PROBLEM DESCRIPTION: Which lines in the entries below contain the string "section"? Gather every one of them and copy each line in full.

[A run of entries]
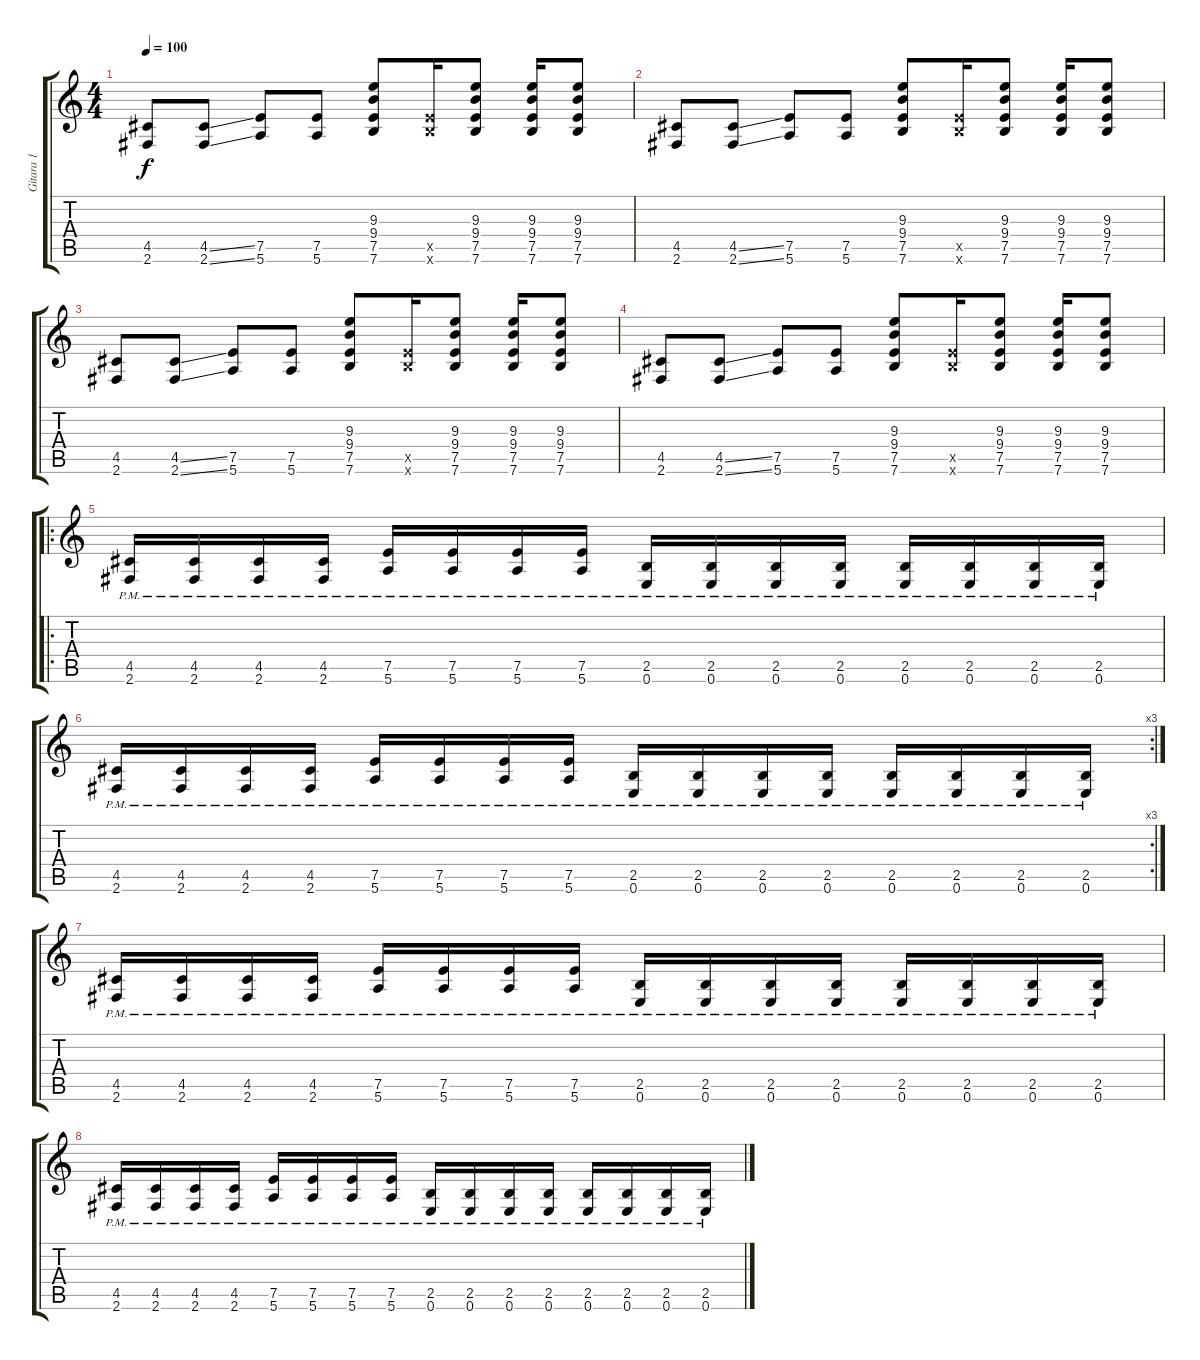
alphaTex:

\track ("Gitara 1" "Gitara 1") {instrument overdrivenguitar}
\staff {score tabs}
\tuning (E4 B3 G3 D3 A2 E2) {hide}
\ts (4 4)
\tempo 100
\clef g2
\ks c
(4.5 2.6).8{dy f instrument overdrivenguitar} (4.5{ss} 2.6{ss}).8 (7.5 5.6).8 (7.5 5.6).8 (9.3 9.4 7.5 7.6).8 (7.5{x} 7.6{x}).16 (9.3 9.4 7.5 7.6).8 (9.3 9.4 7.5 7.6).16 (9.3 9.4 7.5 7.6).8 |
(4.5 2.6).8 (4.5{ss} 2.6{ss}).8 (7.5 5.6).8 (7.5 5.6).8 (9.3 9.4 7.5 7.6).8 (7.5{x} 7.6{x}).16 (9.3 9.4 7.5 7.6).8 (9.3 9.4 7.5 7.6).16 (9.3 9.4 7.5 7.6).8 |
(4.5 2.6).8 (4.5{ss} 2.6{ss}).8 (7.5 5.6).8 (7.5 5.6).8 (9.3 9.4 7.5 7.6).8 (7.5{x} 7.6{x}).16 (9.3 9.4 7.5 7.6).8 (9.3 9.4 7.5 7.6).16 (9.3 9.4 7.5 7.6).8 |
(4.5 2.6).8 (4.5{ss} 2.6{ss}).8 (7.5 5.6).8 (7.5 5.6).8 (9.3 9.4 7.5 7.6).8 (7.5{x} 7.6{x}).16 (9.3 9.4 7.5 7.6).8 (9.3 9.4 7.5 7.6).16 (9.3 9.4 7.5 7.6).8 |
\ro
(4.5{pm} 2.6{pm}).16 (4.5{pm} 2.6{pm}).16 (4.5{pm} 2.6{pm}).16 (4.5{pm} 2.6{pm}).16 (7.5{pm} 5.6{pm}).16 (7.5{pm} 5.6{pm}).16 (7.5{pm} 5.6{pm}).16 (7.5{pm} 5.6{pm}).16 (2.5{pm} 0.6{pm}).16 (2.5{pm} 0.6{pm}).16 (2.5{pm} 0.6{pm}).16 (2.5{pm} 0.6{pm}).16 (2.5{pm} 0.6{pm}).16 (2.5{pm} 0.6{pm}).16 (2.5{pm} 0.6{pm}).16 (2.5{pm} 0.6{pm}).16 |
\rc 3
(4.5{pm} 2.6{pm}).16 (4.5{pm} 2.6{pm}).16 (4.5{pm} 2.6{pm}).16 (4.5{pm} 2.6{pm}).16 (7.5{pm} 5.6{pm}).16 (7.5{pm} 5.6{pm}).16 (7.5{pm} 5.6{pm}).16 (7.5{pm} 5.6{pm}).16 (2.5{pm} 0.6{pm}).16 (2.5{pm} 0.6{pm}).16 (2.5{pm} 0.6{pm}).16 (2.5{pm} 0.6{pm}).16 (2.5{pm} 0.6{pm}).16 (2.5{pm} 0.6{pm}).16 (2.5{pm} 0.6{pm}).16 (2.5{pm} 0.6{pm}).16 |
(4.5{pm} 2.6{pm}).16 (4.5{pm} 2.6{pm}).16 (4.5{pm} 2.6{pm}).16 (4.5{pm} 2.6{pm}).16 (7.5{pm} 5.6{pm}).16 (7.5{pm} 5.6{pm}).16 (7.5{pm} 5.6{pm}).16 (7.5{pm} 5.6{pm}).16 (2.5{pm} 0.6{pm}).16 (2.5{pm} 0.6{pm}).16 (2.5{pm} 0.6{pm}).16 (2.5{pm} 0.6{pm}).16 (2.5{pm} 0.6{pm}).16 (2.5{pm} 0.6{pm}).16 (2.5{pm} 0.6{pm}).16 (2.5{pm} 0.6{pm}).16 |
(4.5{pm} 2.6{pm}).16 (4.5{pm} 2.6{pm}).16 (4.5{pm} 2.6{pm}).16 (4.5{pm} 2.6{pm}).16 (7.5{pm} 5.6{pm}).16 (7.5{pm} 5.6{pm}).16 (7.5{pm} 5.6{pm}).16 (7.5{pm} 5.6{pm}).16 (2.5{pm} 0.6{pm}).16 (2.5{pm} 0.6{pm}).16 (2.5{pm} 0.6{pm}).16 (2.5{pm} 0.6{pm}).16 (2.5{pm} 0.6{pm}).16 (2.5{pm} 0.6{pm}).16 (2.5{pm} 0.6{pm}).16 (2.5{pm} 0.6{pm}).16
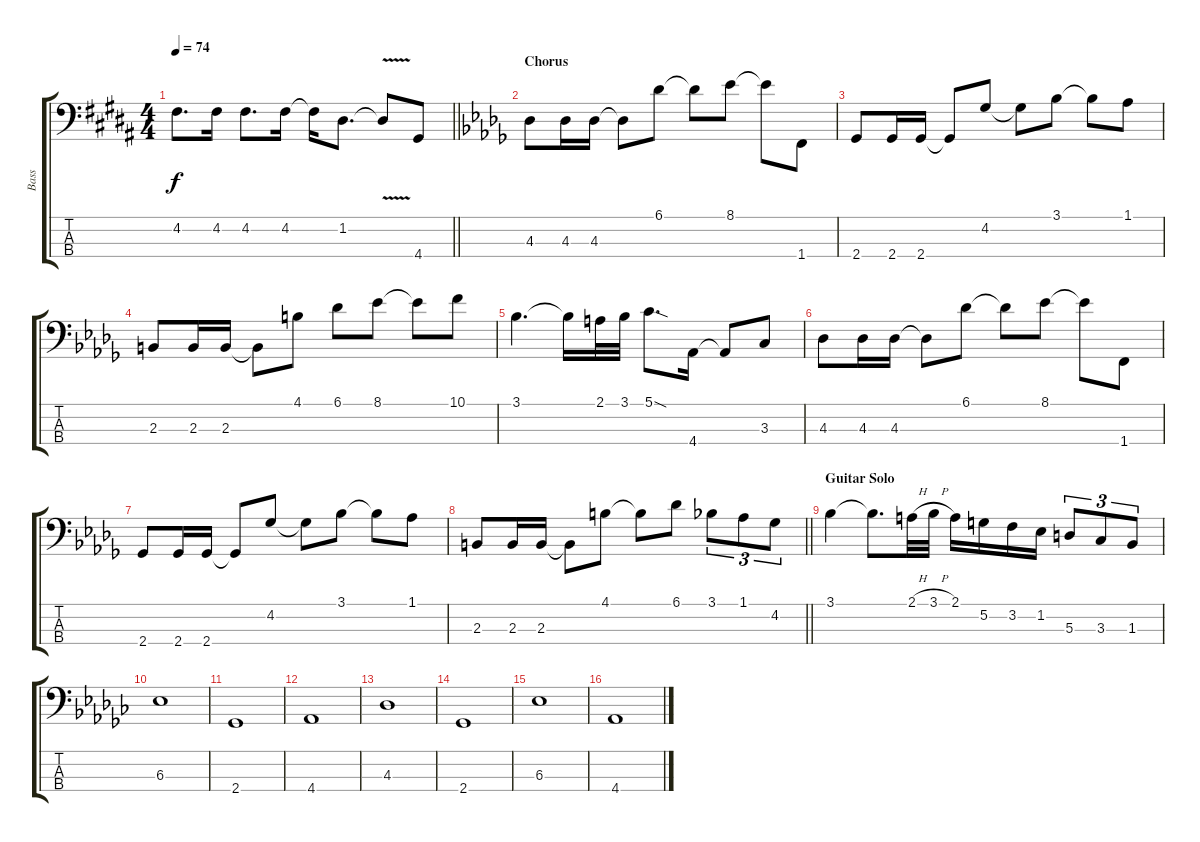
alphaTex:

\track ("Bass" "Bass") {instrument electricbassfinger}
\staff {score tabs}
\tuning (G2 D2 A1 E1) {hide}
\ts (4 4)
\tempo 74
\clef f4
\barLineRight lightlight
\ks g#minor
4.2.8{d dy f} 4.2.16 4.2.8{d} 4.2.16 4.2{t}.16 1.2.8{d} 1.2{v t}.8 4.4.8 |
\section ("" "Chorus")
\ks db
4.3.8 4.3.16 4.3.16 4.3{t}.8 6.1.8 6.1{t}.8 8.1.8 8.1{t}.8 1.4.8 |
2.4.8 2.4.16 2.4.16 2.4{t}.8 4.2.8 4.2{t}.8 3.1.8 3.1{t}.8 1.1.8 |
2.3.8 2.3.16 2.3.16 2.3{t}.8 4.1.8 6.1.8 8.1.8 8.1{t}.8 10.1.8 |
3.1.4{d} 3.1{t}.16 2.1.32 3.1.32 5.1{sod}.8{d} 4.4.16 4.4{t}.8 3.3.8 |
4.3.8 4.3.16 4.3.16 4.3{t}.8 6.1.8 6.1{t}.8 8.1.8 8.1{t}.8 1.4.8 |
2.4.8 2.4.16 2.4.16 2.4{t}.8 4.2.8 4.2{t}.8 3.1.8 3.1{t}.8 1.1.8 |
\barLineRight lightlight
2.3.8 2.3.16 2.3.16 2.3{t}.8 4.1.8 4.1{t}.8 6.1.8 3.1.8{tu (3 2)} 1.1.8{tu (3 2)} 4.2.8{tu (3 2)} |
\section ("" "Guitar Solo")
3.1.4 3.1{t}.8{d} 2.1{h}.32 3.1{h}.32 2.1.16 5.2.16 3.2.16 1.2.16 5.3.8{tu (3 2)} 3.3.8{tu (3 2)} 1.3.8{tu (3 2)} |
\ks ebminor
6.3.1 |
2.4.1 |
4.4.1 |
4.3.1 |
2.4.1 |
6.3.1 |
4.4.1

FINAL ANSWER:
\section ("" "Chorus")
\section ("" "Guitar Solo")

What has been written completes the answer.